Jyouhou / UnrealText

Synthetic Scene Text from 3D Engines
MIT License
241 stars 39 forks source link

some imgs seem to be corrupted #29

Closed aiboys closed 2 years ago

aiboys commented 2 years ago

Hi, Thanks for your open source dataset. But when I use Unrealtext dataset, I found some imgs corrupted. I referenced mmocr source code to pretrain my model, but it seems loading img meet error:

            with open(img_name, 'rb') as f:
                img_buff = f.read()
            img = mmcv.imfrombytes(img_buff, IMREAD_COLOR)

accidently, above code would meets error: cv2.error: OpenCV(4.1.2) /io/opencv/modules/imgcodecs/src/loadsave.cpp:730: error: (-215:Assertion failed) !buf.empty() in function 'imdecode_'. It seems the img file is corrupted. But I am not sure which one or ones corrupted (Debugging and finding)

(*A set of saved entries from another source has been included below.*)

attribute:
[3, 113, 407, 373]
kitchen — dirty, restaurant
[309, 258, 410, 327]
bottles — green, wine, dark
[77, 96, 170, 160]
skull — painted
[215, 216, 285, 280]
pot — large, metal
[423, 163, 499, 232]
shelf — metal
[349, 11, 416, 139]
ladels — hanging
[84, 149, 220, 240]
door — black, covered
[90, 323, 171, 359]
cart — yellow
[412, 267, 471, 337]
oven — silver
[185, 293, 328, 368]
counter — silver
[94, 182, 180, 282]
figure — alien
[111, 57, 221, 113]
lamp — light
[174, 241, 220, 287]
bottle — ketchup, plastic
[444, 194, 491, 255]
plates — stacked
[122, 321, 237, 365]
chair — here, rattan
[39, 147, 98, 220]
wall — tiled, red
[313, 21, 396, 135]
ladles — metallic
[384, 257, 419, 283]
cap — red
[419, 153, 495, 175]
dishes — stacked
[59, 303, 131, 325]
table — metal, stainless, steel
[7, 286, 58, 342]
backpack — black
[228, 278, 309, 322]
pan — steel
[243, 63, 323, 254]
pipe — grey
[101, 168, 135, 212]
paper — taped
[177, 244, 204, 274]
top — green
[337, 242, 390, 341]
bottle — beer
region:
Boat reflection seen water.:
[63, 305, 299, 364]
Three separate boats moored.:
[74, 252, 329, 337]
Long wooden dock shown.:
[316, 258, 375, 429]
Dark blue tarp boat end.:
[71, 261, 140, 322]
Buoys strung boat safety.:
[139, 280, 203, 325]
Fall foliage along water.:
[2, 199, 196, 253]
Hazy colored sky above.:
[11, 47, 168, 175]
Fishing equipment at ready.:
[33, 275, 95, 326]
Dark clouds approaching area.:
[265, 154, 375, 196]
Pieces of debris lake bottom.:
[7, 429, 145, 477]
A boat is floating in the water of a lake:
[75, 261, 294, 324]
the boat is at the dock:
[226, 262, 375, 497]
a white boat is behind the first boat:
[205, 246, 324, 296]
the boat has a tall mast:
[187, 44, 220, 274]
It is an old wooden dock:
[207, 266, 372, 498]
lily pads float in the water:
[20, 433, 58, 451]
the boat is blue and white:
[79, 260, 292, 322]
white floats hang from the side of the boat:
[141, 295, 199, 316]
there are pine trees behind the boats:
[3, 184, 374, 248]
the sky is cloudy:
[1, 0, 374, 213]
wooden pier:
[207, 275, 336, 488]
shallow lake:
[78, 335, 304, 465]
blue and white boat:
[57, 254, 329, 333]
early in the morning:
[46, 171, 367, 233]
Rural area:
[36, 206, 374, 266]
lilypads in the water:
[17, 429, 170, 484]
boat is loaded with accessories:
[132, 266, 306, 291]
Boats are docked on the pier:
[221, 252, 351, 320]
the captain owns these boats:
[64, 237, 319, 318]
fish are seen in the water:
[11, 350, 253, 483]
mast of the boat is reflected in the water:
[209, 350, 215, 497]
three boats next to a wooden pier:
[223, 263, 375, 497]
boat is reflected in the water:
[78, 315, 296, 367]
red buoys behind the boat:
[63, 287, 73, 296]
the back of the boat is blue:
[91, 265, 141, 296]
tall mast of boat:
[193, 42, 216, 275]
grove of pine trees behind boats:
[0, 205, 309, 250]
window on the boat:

Jyouhou commented 2 years ago

Can you try:

try:
  with open(img_name, 'rb') as f:
    img_buff = f.read()
  img = mmcv.imfrombytes(img_buff, IMREAD_COLOR)
except:
  print(img_name)

to locate the potentially corrupted images?

aiboys commented 2 years ago

Can you try:

try:
  with open(img_name, 'rb') as f:
    img_buff = f.read()
  img = mmcv.imfrombytes(img_buff, IMREAD_COLOR)
except:
  print(img_name)

to locate the potentially corrupted images?

I have found the following imgs corrupted: in sub_121 image I am not sure whether my decompressing meets some mistakes.

Jyouhou commented 2 years ago

It seems like these images are empty. Probably due to some error in the compression and upload process. Please remove these images.